Kurt-Weill-Fest Kurt-Weill-Fest: Balladen für Bandoneon
Dessau/MZ. - Diese, ihre Wahrheit brannten der Holländer Carel Kraayenhof und das "Sexteto Canyengue" dem Publikum im Anhaltischen Theater am Sonntag mit zweieinhalbstündigem Einsatz in die Gehörgänge.
Es sprühten die Funken auf der Bühne und von dort ins Auditorium hinein, wo die Tango-Fanatiker zahlreich und unüberhörbar vertreten waren: ein fulminanter Abschluss, zugleich einer, der irgendwie typisch war für diese Auflage des Kurt-Weill-Festes. Der Patron selbst spielte nämlich, wie in manch anderem Konzert der letzten Tage, nur eine Nebenrolle. Wenn auch keine schlechte.
Es war ein perfekter Tangoabend, dem - so hätte man meinen können - nur der Tanz fehlte. Doch falsch gedacht, denn richtig tanzen lässt es sich zur Musik des "Sexteto Canyengue" schwer. So ist das beim "Tango Nuevo", dem Kunst-Tango, den der große Argentinier Astor Piazzolla geprägt hat. Er war es, der den traditionellen Tanz aus den Kaschemmen und Bordellen holte, er machte ihn seit den 1950er Jahren in gesitteten Kreisen hoffähig und erhob ihn zur Kunst.
Plötzlich war der Tango offen für Jazz, Rock und Pop, für Klassik und Avantgarde. Carel Kraayenhof spielt, man kann es ruhig sagen, das Bandoneon (dieses argentinische, doch aus Deutschland stammende, pardon, "Schifferklavier") meisterlich wie Piazzolla. Sein Sound ist dem des großen Idols sehr und bisweilen zu ähnlich, oft aber noch schärfer. Der Tangorhythmus des "Sexteto Canyengue" stampft nicht nur, jeder Ton sitzt wie der präzise Stich eines Spitzdolchs. Dann tanzen die Bandoneons auf den Schenkeln, der Kontrabassist schabt auf den Saiten - kaum wird ein Akkord angerissen, ist er schon wieder weg.
Die männlich-herbe Seite des Tango kann aber nur wirken, weil ihr gegenüber ziellos umher irrende Melancholie und klebrige Süße die Balance halten. Dafür waren - neben dem klagenden Ton der zwei Bandoneons - Emma Breedveld und Bert Vos mit beherrscht schluchzenden Geigen zuständig. Emma Breedveld hatte übrigens auch vier exzellente Weill-Arrangements besorgt, die hier ihre Erstaufführung erlebten und die Rückbindung an das Festival ebenso wie - abseits der glanzvollen argentinischen Nummern - die besondere Prägung des Konzerts sicherstellten.

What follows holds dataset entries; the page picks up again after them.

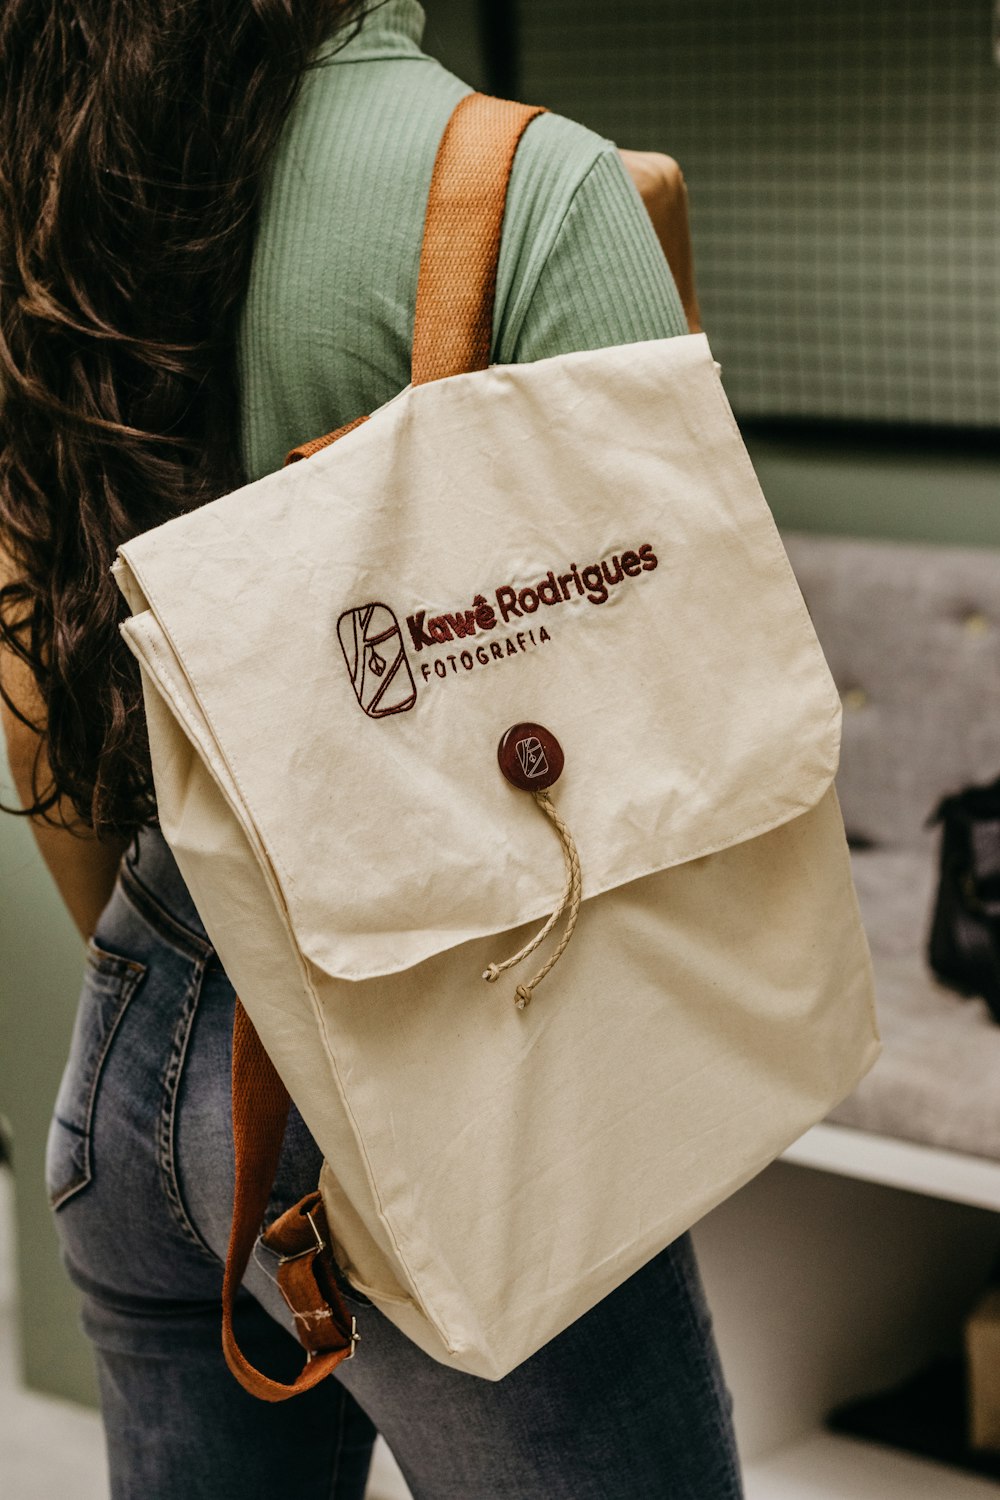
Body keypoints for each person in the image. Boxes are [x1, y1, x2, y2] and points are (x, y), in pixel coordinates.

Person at [0, 2, 745, 1495]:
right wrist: (659, 264)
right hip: (441, 1075)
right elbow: (692, 715)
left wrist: (200, 982)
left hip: (139, 1036)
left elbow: (34, 673)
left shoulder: (61, 193)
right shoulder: (535, 182)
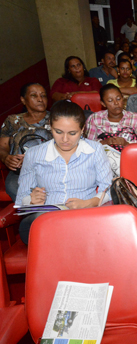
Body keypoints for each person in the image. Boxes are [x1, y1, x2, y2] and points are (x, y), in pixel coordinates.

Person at [15, 101, 112, 245]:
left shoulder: (94, 150)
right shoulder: (34, 154)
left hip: (85, 217)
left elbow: (108, 188)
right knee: (39, 226)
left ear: (82, 129)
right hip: (46, 221)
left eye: (73, 133)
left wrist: (90, 202)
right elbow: (21, 198)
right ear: (50, 126)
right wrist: (31, 200)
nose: (65, 140)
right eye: (58, 132)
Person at [0, 83, 52, 201]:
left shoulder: (56, 118)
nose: (40, 99)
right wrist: (6, 158)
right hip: (20, 172)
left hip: (50, 169)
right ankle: (34, 213)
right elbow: (2, 147)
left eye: (43, 95)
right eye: (34, 96)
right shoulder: (12, 120)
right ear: (23, 100)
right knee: (15, 188)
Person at [85, 84, 137, 151]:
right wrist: (104, 142)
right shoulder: (95, 118)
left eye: (118, 99)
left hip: (130, 158)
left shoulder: (135, 118)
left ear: (123, 98)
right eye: (110, 100)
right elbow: (87, 146)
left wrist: (127, 144)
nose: (116, 103)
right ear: (103, 103)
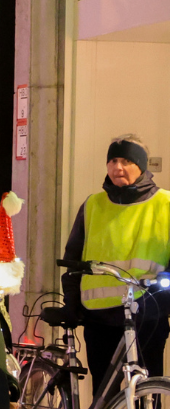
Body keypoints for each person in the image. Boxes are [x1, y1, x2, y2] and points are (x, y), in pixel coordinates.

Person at [61, 134, 170, 395]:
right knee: (104, 394)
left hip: (147, 315)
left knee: (147, 392)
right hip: (98, 316)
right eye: (112, 160)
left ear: (142, 165)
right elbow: (73, 258)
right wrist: (72, 304)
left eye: (126, 161)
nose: (117, 167)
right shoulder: (93, 205)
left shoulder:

Dass dabei "Youkali", dieser traurig-legere französische Tango aus der Feder Weills, sich für das "Sexteto Canyengue" leicht erschließen würde, war ja zu erwarten. Wie schlicht und dennoch authentisch die Band aber in der "Zuhälterballade" und der "Ballade von der sexuellen Hörigkeit" agierte - Chapeau. Schließlich der "Song von Mandelay" aus "Happy End": ein atemloser Tango, über rhythmische Hürden hinweg, um harmonische Ecken herum. Es war, als wäre dieses Lied hier geboren worden.
MDR Figaro sendet das Konzert am 23. April um 21 Uhr.